Given instruction: Recast every line of the data below as a numbered list, leaving out any blank lines.
* Begin *
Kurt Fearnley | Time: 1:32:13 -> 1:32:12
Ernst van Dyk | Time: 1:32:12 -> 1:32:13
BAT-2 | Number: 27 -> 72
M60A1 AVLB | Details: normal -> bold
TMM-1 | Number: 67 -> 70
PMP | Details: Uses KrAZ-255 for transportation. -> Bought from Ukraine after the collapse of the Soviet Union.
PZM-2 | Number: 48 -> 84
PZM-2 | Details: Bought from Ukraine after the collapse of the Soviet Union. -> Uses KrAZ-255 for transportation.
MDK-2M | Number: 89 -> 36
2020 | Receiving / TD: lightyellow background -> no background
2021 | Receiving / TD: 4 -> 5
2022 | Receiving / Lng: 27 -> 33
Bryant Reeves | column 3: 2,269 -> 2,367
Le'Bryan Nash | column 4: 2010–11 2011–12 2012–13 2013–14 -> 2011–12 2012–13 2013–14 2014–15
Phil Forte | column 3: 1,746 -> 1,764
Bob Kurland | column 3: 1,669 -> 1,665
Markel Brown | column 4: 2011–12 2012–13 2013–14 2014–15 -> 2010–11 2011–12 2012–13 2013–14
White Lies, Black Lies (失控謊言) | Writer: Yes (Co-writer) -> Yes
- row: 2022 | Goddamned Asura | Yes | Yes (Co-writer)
* End *
Solution below:
1. Kurt Fearnley | Time: 1:32:13 -> 1:32:12
2. Ernst van Dyk | Time: 1:32:12 -> 1:32:13
3. BAT-2 | Number: 27 -> 72
4. M60A1 AVLB | Details: normal -> bold
5. TMM-1 | Number: 67 -> 70
6. PMP | Details: Uses KrAZ-255 for transportation. -> Bought from Ukraine after the collapse of the Soviet Union.
7. PZM-2 | Number: 48 -> 84
8. PZM-2 | Details: Bought from Ukraine after the collapse of the Soviet Union. -> Uses KrAZ-255 for transportation.
9. MDK-2M | Number: 89 -> 36
10. 2020 | Receiving / TD: lightyellow background -> no background
11. 2021 | Receiving / TD: 4 -> 5
12. 2022 | Receiving / Lng: 27 -> 33
13. Bryant Reeves | column 3: 2,269 -> 2,367
14. Le'Bryan Nash | column 4: 2010–11 2011–12 2012–13 2013–14 -> 2011–12 2012–13 2013–14 2014–15
15. Phil Forte | column 3: 1,746 -> 1,764
16. Bob Kurland | column 3: 1,669 -> 1,665
17. Markel Brown | column 4: 2011–12 2012–13 2013–14 2014–15 -> 2010–11 2011–12 2012–13 2013–14
18. White Lies, Black Lies (失控謊言) | Writer: Yes (Co-writer) -> Yes
19. - row: 2022 | Goddamned Asura | Yes | Yes (Co-writer)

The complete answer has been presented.